Memories To Be Restored In Pittsburgh

By Kevin Kirkland
Updated: May 6, 2008

PITTSBURGH — Seventy-five years ago, a young Josh Gibson was launching home runs across Bedford Avenue from Ammon Field in the Hill District. Tuesday, his great-grandson broke ground on a major renovation of the field, since renamed for the Negro Leagues Hall of Famer.

Sean Gibson, president of the Josh Gibson Foundation, was joined by representatives of the City of Pittsburgh, Major League Baseball, Pittsburgh Pirates, Grable Foundation, Del Monte Foods and others involved in the year-long, $300,000 project.

The two existing youth fields will be resurfaced with grass infields and four dugouts, two scoreboards, a sprinkler system, portable public address system and large concession stand with restrooms will be added. Massaro Corp. is the general contractor on the project.

When the project is finished next spring, it might be the closest a kid can come to playing at PNC Park.

“Every kid may not have a chance to play in the majors,” Gibson said. “But when they come on our field, we want them to feel like they’re in the majors.”

The city opened Ammon Field in 1928 and soon, a black sandlot team named the Crawfords was drawing crowds of black and white fans. The late Rev. Harold Tinker recruited Josh Gibson, who soon drew the attention of Homestead Grays’ owner Cumberland Posey.

Gibson joined the Grays but came back to the Crawfords in the 1930s as Crawford Grill owner Gus Greenlee was building the team into a Negro Leagues powerhouse. Both the Crawfords and Grays played at Ammon Field, mainly before Greenlee built Greenlee Field further up Bedford Avenue.

The field, which is tucked behind Ammon Recreation Center, was likely split into two smaller fields in the 1940s, when Terrace Village opened and various youth leagues played there. The Josh Gibson Little League has used it since its founding in 1999.

Each year, a half-dozen teams made up of boys and girls from the Hill District, North Side, Homewood, Garfield, Belzhoover and other city neighborhoods play there. But it’s not easy. The ground in the outfields is uneven and its dirt infields are lower than the surrounding grass, so they don’t drain after a steady rain.
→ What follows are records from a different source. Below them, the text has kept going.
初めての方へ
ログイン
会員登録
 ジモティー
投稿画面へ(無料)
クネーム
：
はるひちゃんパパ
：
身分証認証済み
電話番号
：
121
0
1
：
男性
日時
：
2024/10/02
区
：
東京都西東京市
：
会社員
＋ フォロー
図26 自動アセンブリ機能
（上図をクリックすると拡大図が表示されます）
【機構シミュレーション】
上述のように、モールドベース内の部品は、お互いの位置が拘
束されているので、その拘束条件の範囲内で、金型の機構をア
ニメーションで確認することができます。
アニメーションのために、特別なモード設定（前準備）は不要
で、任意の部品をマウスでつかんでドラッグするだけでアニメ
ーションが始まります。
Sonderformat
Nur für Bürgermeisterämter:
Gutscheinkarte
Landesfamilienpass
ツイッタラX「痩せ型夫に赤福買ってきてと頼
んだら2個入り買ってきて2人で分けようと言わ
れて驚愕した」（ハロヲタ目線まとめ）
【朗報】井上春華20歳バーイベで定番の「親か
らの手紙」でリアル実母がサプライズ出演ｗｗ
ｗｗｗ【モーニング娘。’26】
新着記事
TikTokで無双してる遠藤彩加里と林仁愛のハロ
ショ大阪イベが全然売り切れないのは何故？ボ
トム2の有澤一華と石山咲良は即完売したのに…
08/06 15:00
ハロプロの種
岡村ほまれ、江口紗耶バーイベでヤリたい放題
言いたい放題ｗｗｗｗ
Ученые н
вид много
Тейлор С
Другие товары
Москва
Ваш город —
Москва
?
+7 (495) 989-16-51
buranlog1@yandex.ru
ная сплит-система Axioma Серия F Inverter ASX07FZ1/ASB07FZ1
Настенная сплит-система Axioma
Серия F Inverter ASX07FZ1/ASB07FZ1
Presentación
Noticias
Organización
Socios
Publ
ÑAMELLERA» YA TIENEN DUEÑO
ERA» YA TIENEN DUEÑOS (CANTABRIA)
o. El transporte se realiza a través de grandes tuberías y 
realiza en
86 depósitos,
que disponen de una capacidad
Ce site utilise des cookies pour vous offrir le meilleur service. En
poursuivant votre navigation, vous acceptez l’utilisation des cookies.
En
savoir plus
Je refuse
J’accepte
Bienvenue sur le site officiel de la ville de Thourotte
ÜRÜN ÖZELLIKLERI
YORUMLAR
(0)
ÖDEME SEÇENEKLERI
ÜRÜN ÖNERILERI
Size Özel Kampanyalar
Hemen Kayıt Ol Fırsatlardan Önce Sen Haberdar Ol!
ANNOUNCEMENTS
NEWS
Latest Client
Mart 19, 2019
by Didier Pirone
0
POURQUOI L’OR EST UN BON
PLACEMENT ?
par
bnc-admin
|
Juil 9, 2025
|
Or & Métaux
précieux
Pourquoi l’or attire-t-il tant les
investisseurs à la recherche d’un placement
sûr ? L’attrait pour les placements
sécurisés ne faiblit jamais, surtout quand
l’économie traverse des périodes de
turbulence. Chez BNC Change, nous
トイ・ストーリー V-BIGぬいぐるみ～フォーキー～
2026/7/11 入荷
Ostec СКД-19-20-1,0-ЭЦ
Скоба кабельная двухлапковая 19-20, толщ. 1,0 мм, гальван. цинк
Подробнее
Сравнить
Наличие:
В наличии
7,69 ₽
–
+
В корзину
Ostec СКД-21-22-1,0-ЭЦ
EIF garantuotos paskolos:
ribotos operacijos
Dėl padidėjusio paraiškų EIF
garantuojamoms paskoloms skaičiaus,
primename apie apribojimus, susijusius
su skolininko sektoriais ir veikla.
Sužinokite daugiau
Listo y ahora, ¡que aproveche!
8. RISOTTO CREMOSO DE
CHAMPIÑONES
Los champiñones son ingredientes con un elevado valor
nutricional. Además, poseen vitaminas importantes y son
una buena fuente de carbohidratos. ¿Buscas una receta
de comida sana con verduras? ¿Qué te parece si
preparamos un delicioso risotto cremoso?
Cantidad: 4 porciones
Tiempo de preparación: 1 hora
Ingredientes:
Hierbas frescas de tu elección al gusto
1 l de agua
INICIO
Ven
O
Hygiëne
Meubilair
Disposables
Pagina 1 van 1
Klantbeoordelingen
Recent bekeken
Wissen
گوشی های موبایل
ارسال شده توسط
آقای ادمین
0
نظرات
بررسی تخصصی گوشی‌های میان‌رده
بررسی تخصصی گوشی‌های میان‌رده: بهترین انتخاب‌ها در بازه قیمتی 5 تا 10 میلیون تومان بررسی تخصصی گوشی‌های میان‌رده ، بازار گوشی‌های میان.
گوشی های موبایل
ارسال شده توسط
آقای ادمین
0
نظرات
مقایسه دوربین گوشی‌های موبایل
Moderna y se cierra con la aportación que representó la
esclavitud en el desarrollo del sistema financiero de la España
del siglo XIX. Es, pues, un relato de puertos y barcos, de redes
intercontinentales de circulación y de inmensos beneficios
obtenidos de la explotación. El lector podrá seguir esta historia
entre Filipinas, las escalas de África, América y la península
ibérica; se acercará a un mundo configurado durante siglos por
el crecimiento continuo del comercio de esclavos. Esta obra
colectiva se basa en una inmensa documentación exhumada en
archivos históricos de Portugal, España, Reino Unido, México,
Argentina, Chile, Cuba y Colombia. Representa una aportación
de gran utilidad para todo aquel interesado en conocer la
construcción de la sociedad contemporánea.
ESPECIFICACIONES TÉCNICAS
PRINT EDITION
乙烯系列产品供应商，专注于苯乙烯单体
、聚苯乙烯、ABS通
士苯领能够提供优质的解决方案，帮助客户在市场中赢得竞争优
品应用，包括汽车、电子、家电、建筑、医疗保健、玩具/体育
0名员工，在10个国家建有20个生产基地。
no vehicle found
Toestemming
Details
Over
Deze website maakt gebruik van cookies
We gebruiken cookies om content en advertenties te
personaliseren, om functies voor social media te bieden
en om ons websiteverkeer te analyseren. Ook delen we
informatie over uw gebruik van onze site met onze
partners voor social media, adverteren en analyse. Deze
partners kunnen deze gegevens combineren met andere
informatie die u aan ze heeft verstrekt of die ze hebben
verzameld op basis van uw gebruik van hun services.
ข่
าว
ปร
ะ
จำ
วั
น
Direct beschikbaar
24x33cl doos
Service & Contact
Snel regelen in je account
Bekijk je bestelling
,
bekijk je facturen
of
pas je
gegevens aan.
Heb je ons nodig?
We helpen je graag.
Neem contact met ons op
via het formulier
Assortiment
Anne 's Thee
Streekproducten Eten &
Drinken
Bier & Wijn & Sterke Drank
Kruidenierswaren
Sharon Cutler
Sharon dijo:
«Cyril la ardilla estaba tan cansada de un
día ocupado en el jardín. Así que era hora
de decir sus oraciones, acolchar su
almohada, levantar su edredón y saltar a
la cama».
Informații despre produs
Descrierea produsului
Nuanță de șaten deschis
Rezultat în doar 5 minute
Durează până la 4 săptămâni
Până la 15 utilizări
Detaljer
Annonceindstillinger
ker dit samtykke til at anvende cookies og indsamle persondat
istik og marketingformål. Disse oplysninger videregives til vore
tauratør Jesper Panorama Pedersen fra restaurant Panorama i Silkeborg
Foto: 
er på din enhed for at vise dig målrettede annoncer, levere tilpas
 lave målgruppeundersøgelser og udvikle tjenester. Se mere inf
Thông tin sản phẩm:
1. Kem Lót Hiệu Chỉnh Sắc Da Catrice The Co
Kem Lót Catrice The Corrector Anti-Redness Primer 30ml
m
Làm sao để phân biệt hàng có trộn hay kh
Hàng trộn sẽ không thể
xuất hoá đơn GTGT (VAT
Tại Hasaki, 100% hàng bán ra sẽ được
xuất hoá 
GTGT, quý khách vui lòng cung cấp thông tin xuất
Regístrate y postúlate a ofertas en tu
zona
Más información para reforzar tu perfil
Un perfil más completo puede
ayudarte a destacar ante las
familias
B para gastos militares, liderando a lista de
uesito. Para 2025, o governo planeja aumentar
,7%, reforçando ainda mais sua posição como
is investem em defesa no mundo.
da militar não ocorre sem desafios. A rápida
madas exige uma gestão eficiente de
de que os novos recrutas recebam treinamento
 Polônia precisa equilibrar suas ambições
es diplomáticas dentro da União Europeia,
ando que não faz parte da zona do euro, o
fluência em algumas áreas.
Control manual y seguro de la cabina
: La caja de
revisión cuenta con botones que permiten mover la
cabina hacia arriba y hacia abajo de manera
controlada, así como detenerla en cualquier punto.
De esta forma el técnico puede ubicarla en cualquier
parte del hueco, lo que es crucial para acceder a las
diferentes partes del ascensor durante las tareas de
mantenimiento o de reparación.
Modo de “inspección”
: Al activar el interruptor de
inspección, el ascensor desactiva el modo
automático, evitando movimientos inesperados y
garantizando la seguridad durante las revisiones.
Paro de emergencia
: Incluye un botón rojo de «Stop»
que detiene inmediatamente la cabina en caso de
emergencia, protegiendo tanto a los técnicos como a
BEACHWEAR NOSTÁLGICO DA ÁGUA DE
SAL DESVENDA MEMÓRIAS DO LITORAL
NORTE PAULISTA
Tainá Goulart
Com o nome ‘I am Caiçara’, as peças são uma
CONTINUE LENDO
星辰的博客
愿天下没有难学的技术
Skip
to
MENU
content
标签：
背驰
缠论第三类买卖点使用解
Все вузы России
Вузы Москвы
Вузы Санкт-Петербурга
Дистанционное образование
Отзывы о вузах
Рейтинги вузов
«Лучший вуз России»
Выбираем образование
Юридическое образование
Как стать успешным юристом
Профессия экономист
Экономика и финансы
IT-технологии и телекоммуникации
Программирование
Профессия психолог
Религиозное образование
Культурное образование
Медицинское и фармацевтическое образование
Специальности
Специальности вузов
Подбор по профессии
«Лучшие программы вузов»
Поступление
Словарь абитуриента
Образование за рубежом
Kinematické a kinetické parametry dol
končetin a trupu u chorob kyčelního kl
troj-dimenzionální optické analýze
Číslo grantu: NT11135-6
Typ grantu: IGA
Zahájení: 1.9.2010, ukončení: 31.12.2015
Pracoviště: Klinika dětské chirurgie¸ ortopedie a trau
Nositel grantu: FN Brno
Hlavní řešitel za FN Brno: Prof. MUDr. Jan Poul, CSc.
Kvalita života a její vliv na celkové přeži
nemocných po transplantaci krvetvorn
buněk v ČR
“This is going to be an excellent facility, better than some colleges,” said Ray Sprow, vice president of Sports Turf Specialties in Glenshaw, which will resurface the fields.

In the meantime, the league is without a home field. Coaches Clarence Battle and Weston White Sr. have put together a travel team of 9- to 12-year-olds and are looking to play other teams from the city and suburbs. Last weekend, the team, which wears Crawfords uniforms, took part in a tournament in Wilkinsburg.

Like the Crawfords and Grays of long ago, they’re willing to play anywhere they’re invited. Books about the two Negro League teams are filled with stories about exhibition games in Millvale, Monessen, Vandergrift, McKeesport and Dormont. They’d like to play a team from the Steel Valley Little League at Munhall’s Knight Field, formerly West Field, where the Grays once played.

Once Josh Gibson Field is finished, Gibson hopes to use it for local, regional and national tournaments. And for kids who aren’t ballplayers, he has a few other ideas.

If Gibson can line up funding, he’d like to hire crews of young groundskeepers to take care of the fields and add a second tier on two of the dugouts for press boxes. There, would-be sports announcers could learn from professionals like Vince Sims of WPXI and Jay Harris of ESPN, who have already volunteered.

“This is for kids who might not be athletes but they still want to be involved in athletics. It’s more than just baseball. It’s education as well,” Gibson said.